“What will a day in my life look like in 100 years?” I asked Anders Sandberg, an artificial intelligence expert from the (ironically named) Future of Humanity Institute at Oxford. Dr. Sandberg had just spent a couple of hours arguing eloquently about our future machine world—and how it’s a lot closer than you might think.
I expected that he would describe getting breakfast in the midst of robot companions, then going to the office in an unmanned vehicle, and so on. Instead, he shot back, “Well, what do we mean by ‘day’? I'm not sure there will be a ‘day’ and a ‘night’ that are different; maybe different parts of our mind will experience both simultaneously.” I just sat there, staring back at him, stupefied.
This conversation happened last month at THNK: The Amsterdam School for Creative Leadership, launched earlier this year to “develop the next generation of creative leaders that will have a significant societal impact in our world.” Partly funded by the city of Amsterdam, and influenced by the leadership thinking and creative modeling of companies such as McKinsey, Pixar, IDEO, and Phillips, THNK intentionally chose to stay outside of the formal education system so that it could create its own version of what leadership training for the 21st century should look like.

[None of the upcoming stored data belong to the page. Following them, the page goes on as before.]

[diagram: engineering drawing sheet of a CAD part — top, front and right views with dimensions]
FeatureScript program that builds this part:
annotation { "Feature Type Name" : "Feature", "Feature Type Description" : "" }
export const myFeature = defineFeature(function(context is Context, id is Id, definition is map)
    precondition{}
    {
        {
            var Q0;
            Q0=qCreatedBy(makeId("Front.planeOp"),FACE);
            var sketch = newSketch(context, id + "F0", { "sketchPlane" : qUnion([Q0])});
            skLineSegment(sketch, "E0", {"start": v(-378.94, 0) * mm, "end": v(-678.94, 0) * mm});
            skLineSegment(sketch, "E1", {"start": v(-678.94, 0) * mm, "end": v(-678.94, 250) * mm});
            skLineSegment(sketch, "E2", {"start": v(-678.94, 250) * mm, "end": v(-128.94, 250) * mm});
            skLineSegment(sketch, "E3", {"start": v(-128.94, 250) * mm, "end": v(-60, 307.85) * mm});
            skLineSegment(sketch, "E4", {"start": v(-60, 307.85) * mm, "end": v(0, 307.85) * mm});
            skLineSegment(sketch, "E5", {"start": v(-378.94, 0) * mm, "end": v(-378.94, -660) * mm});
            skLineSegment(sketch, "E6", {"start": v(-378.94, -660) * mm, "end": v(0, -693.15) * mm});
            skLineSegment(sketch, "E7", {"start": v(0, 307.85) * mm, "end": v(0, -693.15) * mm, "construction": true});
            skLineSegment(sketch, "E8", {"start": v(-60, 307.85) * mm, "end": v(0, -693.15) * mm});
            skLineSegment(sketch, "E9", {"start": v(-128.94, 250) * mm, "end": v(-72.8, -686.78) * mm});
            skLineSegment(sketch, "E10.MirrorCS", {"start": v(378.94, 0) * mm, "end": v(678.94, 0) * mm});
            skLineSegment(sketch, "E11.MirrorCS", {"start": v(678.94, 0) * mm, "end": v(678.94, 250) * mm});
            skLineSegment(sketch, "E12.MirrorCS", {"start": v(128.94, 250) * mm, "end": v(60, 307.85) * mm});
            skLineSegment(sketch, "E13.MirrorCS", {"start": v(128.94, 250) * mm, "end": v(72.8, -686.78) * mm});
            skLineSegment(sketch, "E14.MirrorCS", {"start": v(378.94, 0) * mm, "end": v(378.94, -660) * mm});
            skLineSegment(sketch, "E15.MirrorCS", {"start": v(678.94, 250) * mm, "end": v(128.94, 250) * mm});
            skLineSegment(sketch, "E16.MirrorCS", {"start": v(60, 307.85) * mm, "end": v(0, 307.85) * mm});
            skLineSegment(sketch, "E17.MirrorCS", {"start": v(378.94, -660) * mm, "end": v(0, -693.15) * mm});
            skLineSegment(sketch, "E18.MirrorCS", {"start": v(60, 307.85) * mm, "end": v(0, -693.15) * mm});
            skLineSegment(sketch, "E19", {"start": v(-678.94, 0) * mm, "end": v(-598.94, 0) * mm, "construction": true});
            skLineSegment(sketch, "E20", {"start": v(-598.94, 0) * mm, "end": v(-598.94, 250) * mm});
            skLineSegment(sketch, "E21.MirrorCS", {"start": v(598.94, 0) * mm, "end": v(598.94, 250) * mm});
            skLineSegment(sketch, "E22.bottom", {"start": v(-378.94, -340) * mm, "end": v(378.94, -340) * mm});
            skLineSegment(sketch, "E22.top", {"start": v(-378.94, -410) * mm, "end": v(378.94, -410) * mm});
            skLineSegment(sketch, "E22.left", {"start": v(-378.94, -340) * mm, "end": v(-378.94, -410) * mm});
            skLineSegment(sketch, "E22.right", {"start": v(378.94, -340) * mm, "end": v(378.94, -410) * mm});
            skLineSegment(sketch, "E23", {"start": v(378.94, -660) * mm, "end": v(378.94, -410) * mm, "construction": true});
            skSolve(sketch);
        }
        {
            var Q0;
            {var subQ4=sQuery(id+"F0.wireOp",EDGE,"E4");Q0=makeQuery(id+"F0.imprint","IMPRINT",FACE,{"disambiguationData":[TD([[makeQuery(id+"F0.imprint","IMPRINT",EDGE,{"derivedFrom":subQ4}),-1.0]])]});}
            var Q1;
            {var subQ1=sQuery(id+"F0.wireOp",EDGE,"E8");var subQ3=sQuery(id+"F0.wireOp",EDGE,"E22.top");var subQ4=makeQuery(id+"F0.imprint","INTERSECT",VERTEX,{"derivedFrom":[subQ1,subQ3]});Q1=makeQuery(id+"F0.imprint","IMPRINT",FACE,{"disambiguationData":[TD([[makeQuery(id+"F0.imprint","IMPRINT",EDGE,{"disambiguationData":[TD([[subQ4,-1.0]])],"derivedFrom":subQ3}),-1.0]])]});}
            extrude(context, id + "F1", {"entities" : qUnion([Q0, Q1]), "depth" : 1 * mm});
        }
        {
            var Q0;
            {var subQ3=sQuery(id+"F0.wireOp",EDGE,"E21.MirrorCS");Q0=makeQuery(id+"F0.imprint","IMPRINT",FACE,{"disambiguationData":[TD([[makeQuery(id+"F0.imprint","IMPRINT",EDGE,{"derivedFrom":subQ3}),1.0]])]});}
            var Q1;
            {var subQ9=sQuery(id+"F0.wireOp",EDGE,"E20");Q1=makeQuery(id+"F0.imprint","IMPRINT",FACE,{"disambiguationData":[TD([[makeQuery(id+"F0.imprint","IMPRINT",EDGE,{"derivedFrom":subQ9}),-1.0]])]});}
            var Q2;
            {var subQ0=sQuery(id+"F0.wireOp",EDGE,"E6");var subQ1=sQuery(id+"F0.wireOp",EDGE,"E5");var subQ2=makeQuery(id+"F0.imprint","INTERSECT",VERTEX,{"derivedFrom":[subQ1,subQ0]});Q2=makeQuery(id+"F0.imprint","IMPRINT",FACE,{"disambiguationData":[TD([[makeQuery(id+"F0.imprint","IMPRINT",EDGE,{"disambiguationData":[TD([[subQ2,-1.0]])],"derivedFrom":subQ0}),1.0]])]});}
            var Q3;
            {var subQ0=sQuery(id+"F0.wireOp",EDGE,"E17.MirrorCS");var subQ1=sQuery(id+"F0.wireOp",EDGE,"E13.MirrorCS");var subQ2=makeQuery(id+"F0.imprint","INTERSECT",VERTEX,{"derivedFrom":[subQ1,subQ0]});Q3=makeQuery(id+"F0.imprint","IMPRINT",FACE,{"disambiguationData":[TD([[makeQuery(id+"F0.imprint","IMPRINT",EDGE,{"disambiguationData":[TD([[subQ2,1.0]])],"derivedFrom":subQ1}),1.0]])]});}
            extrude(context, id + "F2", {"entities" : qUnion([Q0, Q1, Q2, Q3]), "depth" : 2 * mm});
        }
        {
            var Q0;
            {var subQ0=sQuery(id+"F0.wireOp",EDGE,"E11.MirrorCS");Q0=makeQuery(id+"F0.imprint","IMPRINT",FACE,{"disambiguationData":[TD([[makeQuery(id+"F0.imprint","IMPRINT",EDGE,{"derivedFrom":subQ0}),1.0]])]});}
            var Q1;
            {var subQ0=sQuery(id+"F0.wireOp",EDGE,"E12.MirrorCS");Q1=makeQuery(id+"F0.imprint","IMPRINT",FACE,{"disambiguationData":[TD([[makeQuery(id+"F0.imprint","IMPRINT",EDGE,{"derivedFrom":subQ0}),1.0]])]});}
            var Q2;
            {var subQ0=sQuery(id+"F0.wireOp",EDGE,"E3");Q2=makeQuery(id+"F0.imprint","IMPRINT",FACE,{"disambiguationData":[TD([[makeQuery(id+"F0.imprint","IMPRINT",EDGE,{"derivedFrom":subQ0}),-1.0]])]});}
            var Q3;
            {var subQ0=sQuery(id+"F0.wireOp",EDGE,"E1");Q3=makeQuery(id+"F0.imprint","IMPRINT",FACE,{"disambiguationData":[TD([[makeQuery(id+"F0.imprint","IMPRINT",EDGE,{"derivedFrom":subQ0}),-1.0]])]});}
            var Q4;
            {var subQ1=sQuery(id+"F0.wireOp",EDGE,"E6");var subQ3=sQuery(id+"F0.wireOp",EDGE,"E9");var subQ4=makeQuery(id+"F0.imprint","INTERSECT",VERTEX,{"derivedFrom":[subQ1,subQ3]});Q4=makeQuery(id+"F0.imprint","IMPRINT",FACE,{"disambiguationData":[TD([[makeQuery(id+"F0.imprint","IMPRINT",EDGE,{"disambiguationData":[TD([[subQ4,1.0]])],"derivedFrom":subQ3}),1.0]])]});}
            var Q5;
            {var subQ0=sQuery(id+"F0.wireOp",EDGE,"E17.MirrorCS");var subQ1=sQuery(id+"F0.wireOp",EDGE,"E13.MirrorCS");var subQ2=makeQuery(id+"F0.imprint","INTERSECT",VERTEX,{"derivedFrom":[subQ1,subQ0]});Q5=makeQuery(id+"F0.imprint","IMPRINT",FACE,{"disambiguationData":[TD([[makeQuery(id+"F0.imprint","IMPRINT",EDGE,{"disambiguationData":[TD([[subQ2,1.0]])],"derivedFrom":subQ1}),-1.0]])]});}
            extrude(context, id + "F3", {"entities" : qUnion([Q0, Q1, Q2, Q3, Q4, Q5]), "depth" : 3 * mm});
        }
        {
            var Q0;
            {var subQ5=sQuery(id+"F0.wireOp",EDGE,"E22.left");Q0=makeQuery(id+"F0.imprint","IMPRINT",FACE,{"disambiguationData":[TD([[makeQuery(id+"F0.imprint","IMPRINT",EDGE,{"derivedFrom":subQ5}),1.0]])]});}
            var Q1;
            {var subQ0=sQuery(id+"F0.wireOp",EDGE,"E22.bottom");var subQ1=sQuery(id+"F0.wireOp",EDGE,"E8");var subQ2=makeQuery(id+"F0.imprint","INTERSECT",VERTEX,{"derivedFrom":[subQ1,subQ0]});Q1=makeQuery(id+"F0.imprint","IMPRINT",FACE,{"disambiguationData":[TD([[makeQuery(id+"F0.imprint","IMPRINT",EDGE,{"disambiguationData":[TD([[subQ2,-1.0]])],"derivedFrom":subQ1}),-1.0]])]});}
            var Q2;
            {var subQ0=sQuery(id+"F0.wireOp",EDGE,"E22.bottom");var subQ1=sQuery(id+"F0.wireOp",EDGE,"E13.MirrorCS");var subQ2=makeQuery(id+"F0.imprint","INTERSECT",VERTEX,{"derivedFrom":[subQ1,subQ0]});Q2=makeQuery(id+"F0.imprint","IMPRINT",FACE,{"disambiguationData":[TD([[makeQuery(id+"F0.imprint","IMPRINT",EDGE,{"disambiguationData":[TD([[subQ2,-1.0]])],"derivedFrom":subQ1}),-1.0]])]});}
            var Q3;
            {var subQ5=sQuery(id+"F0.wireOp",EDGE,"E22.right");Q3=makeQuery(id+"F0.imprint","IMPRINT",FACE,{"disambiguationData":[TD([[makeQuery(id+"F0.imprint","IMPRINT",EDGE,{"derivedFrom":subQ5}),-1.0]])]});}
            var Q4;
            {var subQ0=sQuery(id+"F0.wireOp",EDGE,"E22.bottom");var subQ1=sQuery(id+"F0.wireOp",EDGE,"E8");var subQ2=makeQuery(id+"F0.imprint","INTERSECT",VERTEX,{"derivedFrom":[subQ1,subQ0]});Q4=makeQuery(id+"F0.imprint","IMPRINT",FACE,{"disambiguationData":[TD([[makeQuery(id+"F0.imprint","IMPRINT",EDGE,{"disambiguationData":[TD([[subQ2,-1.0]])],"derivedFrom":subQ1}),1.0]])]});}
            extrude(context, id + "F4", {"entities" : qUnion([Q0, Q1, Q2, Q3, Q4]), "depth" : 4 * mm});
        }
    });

For its first class, THNK selected 30 founding participants— accomplished individuals from around the world, with roughly equal proportions of social entrepreneurs, business intrapreneurs, and designers.
But why “creative leadership”? Is this simply another dime-a-dozen, executive MBA leadership-training cash cow?
No. Like so many present-day thought leaders, THNK believes that we are living in an era of accelerating change; that our technologies are moving our lives and bodies beyond our physical evolution’s capacity to keep up with the changes; that resources of all types are depleting faster than our political systems’ ability to address the losses; and that our education systems don’t help students prepare for these new realities. Its response is to fuse innovations from the business, nonprofit, and design worlds into a new way of creative problem-solving that, to paraphrase Einstein, gets us to a level of thinking that matches the problems we face.
Thus, when THNK calls itself a “school”, it means it's not just a place of learning, but also a “school of thought” (prioritizing creative leadership) and a “school of fish” (where a tribe of creative leaders inspire and learn from each other).
How does it work? Central to nurturing creative leadership is generating inspiration from interactions with future-shapers, including Dr. Sandberg, Amazon.com CTO Werner Vogels, hacktivist and digital security expert Eleanor Saitta, serial entrepreneur Mark Randall, and former Greenpeace CEO Paul Gilding. Rumor has it that Pixar guru Michael Johnson will be at the next session. These meetings are explicitly designed as conversations, and faculty constantly urge us to challenge and provoke these experts. There are no lectures at THNK.
The rest of the structure is more “living lab” than classroom; through a number of challenges and exercises, we examine and develop our own leadership styles and journeys. For instance, through working on a large-scale problem/business opportunity for major clients (Vodafone, KLM, the city of Amsterdam itself), we experiment with the tools and techniques of the “creation flow” (a meld of the different ways entrepreneurs and creatives approach design). Through contrasting Socratic dialogue with improv comedy, or deciphering data versus building Lego models, we understand the value of harnessing both the left brain and right brain in answering a question. And through martial arts and other kinds of bodywork, we explore how to deal with opposing forces (whether external or internal), resist, and come back stronger.
In addition to really big topics such as artificial intelligence, megacities, and sustainable living, there are smaller lessons that are worth their weight in gold. These include learning how Amazon.com structures its senior leadership meetings; the way a top-notch entrepreneur would hire their first team; the inside story of how Phillips beat Sony to the development of the CD; and how biomimicry shows us that in nature, the quickest way is not always the shortest way (think about how water flows in spirals, not straight, when you drain your bathtub).
There is no diploma or degree to certify what we are learning and how we are growing. Yet, with the focus on honest dialogue over lecture, the central role of personal coaching (I’m getting feedback from my coach and my peers that I’ve never received before), the emphasis on learning by doing, and the expectation that you will use this training to accelerate development of a personal vision and project (using whatever resources THNK has to share), I’m convinced that this is what higher education should look like.